Eternally Distracted said...

It does seem more than a little over the top!!

Nick said...

Kylie - It certainly is. If I'd read this little episode in a book, I'd think it was pretty implausible....

Distracted - No pun intended? If he had had a bit more over the top, he wouldn't have been turned down!

Rummuser said...

In such cases, should it not be punishable by the selectors being asked to foot the litigation expenses?
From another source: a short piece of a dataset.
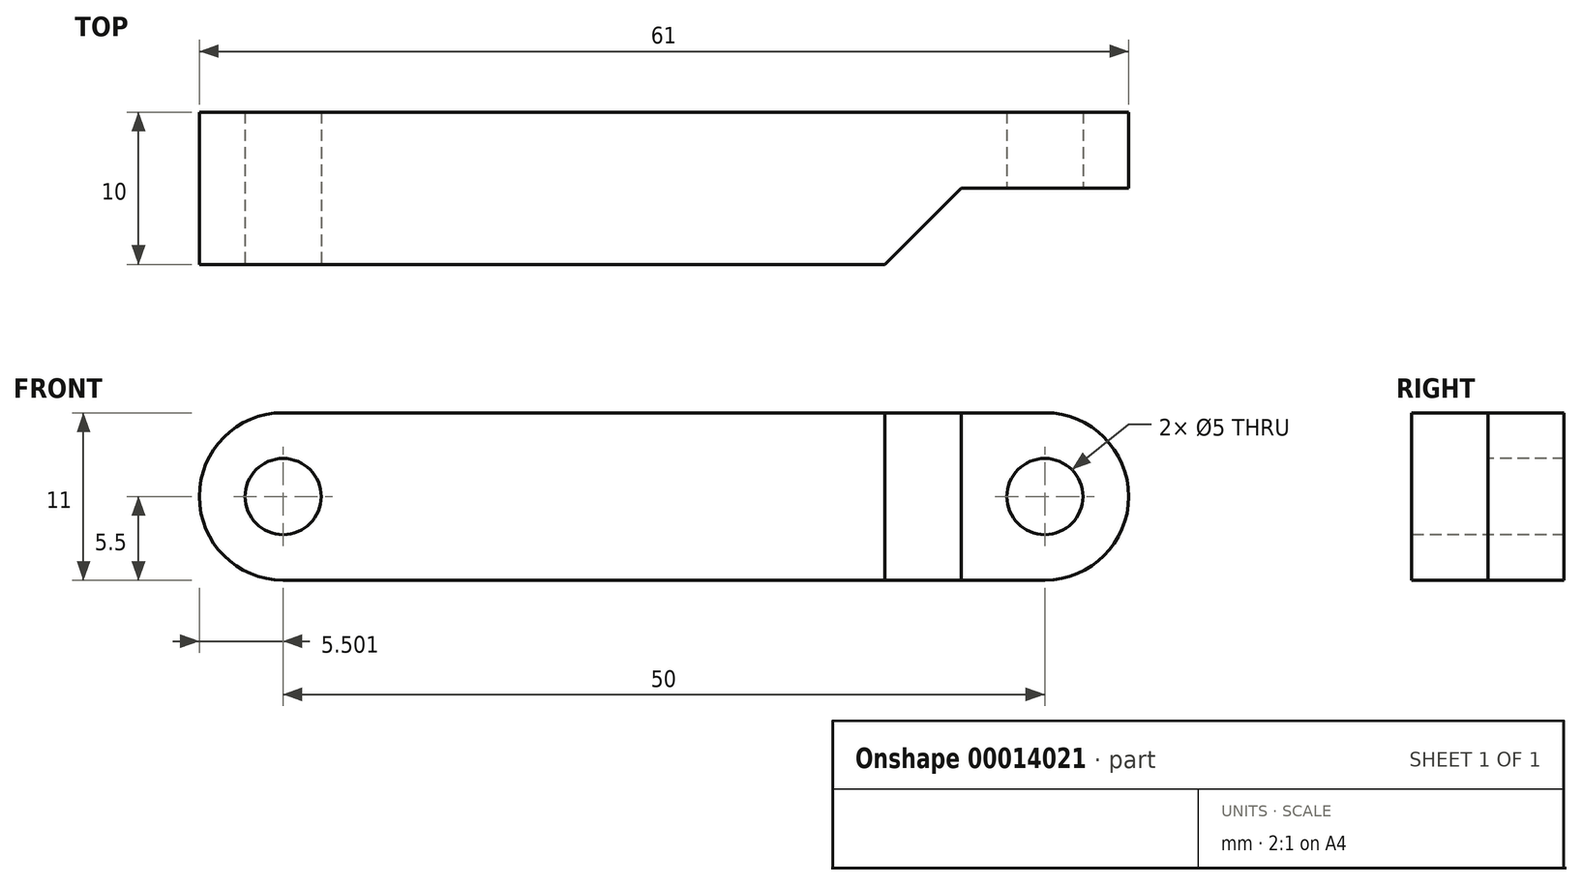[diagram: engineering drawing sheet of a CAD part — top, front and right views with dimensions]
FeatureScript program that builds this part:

I know of an instance where this was done, and the department was asked to pay but the department went to court saying that the individual must be asked to pay, and so on and so forth and the tax payers paid for all this litigation. The original complainant merrily joined the department and had fun watching all this.

Nick said...

Ramana - A moot point perhaps. Should the applicant pay because he objects to well-established procedures, or should the police pay because the procedures are unfair? I'm not surprised it went back and forth!

secret agent woman said...

That's crazy.

But amniotic fluid? Why not include bone marrow or a brain biopsy while you're at it? Because getting amniotic fluid requires a really large needle, a risk to the fetus and a lot of pain (I know, I've been through an amniocentesis.)

Nick said...

Secret Agent - Using amniotic fluid sounds pretty impractical, a desperate measure only. There are plenty of other sources, after all.